(DOCUMENT EXCERPT)
________________________________________

And that’s what we tried to do with the Harry’s brand. A brand that made people feel like we were there for them that was sort of warm, and open, and celebrated people for kind of not being the same as everybody else for zigging when other people zag. I think Andy and I tried to kind of be ourselves as we built the brand, not shaving experts, but just regular guys, like you, who wanted a better solution for ourselves. We felt like if we could do that, and connect with people directly online to start, and really get to know them, and learn from them, and be there for them, and then do good in the community while we’re doing that. We built a model where we give 1% of our sales to organizations that support the purpose of the brand.

Jeff Raider:

We’ve spent a lot of time in the last number of years around men’s mental health, which has been super important to both us as founders in our community. We felt like we could build something that we would really be really proud to be a part of, and a product and brand we’d be really proud to use, and it’s been a fun journey from there.

Oliver Chen:

Yeah. There’s so many cool parts of your business, authenticity, vertical integration, customer centricity. What is your secret sauce and or core competencies as you’ve tackled many challenging problems and customers love it?

Jeff Raider:

That’s a great question. Our mission as a company is to create things people like more. And it sounds very simple, but you kind of compare it to other big corporate missions with lots of words on the page that we just thought that was just sort of a simple way to define what we need to do. And so, that, for me, kind of starts with understanding people, and putting yourself in their shoes, and figuring out, “Hey, would this be better if we did this? Would life be better tomorrow than it is today?” One of the fun moments I had in the Harry’s journey is I went to the UK as we were about to launch there. And I talked about how we changed a set of choices for guys in the US. Now, there were new, better options for them that were good value and good design. And the big brands couldn’t just kind of take advantage of people anymore.

Jeff Raider:

And people were like, “It’s going to be awesome when this comes to the UK. Life is going to get better for shavers.” And for me, that’s like a articulation of create things people like more. And so, we think about that, not just for Harry’s, but for new brands, we built like Flamingo and Cat Person, for new products we enter like body wash, or face wash, or hair styling products. And each of those products for me, needs a very simple articulation around how it could be better in someone’s lives. We also think about it vis-a-vis ourselves. If we make our razor blades better, and better, and better, and better, we charge the same price, we’re creating things people like more every day. Or we build a new scent of body wash people go crazy for like, we’re creating things people like more every day. And so, we think a lot about that. It’s sort of the ethos of our business.

Jeff Raider:

And then I think another thing that probably sets us apart, I think two other things. One, I think this started with us early on, and we try to continue to push the team to do this, is to take big, bold, inspired risks. People can’t always tell you exactly what they want. They want you to inspire them and make them smile. And so, how can our brands do that in fun and interesting ways? Buying a factory for us that was almost 90 years old, with 420 people when we were less than a year old with 30 people, that was a big risk. But I think we did it with our customer in mind. When we went to retail, putting images of a beautiful product on a package, and not having that plastic blister pack have to show the product, A, it was good environmentally. But it was kind of a risk in terms of, Hey, we think this is going to make someone’s lives better. It’s going to enable them to be more inspired when they find our brand.

________________________________________

(EXERCISE DATA)

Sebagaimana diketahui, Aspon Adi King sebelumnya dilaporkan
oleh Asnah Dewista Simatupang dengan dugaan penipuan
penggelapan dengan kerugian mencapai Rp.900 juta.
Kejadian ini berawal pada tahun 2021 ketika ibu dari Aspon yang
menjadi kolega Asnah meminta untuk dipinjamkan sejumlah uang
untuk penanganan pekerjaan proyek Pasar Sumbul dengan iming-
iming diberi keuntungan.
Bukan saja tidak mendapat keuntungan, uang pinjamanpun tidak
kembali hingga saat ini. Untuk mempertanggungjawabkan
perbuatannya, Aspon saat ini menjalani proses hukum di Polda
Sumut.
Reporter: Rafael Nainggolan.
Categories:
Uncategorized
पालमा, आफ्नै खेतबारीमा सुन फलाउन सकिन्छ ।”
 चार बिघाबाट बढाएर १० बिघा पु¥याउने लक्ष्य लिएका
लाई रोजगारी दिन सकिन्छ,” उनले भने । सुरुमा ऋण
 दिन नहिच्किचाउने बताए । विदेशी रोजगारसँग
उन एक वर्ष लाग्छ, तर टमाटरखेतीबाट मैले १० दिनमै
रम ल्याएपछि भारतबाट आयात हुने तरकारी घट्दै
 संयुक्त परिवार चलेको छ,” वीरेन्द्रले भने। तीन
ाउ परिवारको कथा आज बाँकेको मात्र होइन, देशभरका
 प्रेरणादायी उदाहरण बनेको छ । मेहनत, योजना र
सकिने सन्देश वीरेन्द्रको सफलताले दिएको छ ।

________________________________________

(TRY IT)
Copy the Harry's interview passage word for word, everything from "And people were" down to "of our business.".

(YOUR RESPONSE)
And people were like, “It’s going to be awesome when this comes to the UK. Life is going to get better for shavers.” And for me, that’s like a articulation of create things people like more. And so, we think about that, not just for Harry’s, but for new brands, we built like Flamingo and Cat Person, for new products we enter like body wash, or face wash, or hair styling products. And each of those products for me, needs a very simple articulation around how it could be better in someone’s lives. We also think about it vis-a-vis ourselves. If we make our razor blades better, and better, and better, and better, we charge the same price, we’re creating things people like more every day. Or we build a new scent of body wash people go crazy for like, we’re creating things people like more every day. And so, we think a lot about that. It’s sort of the ethos of our business.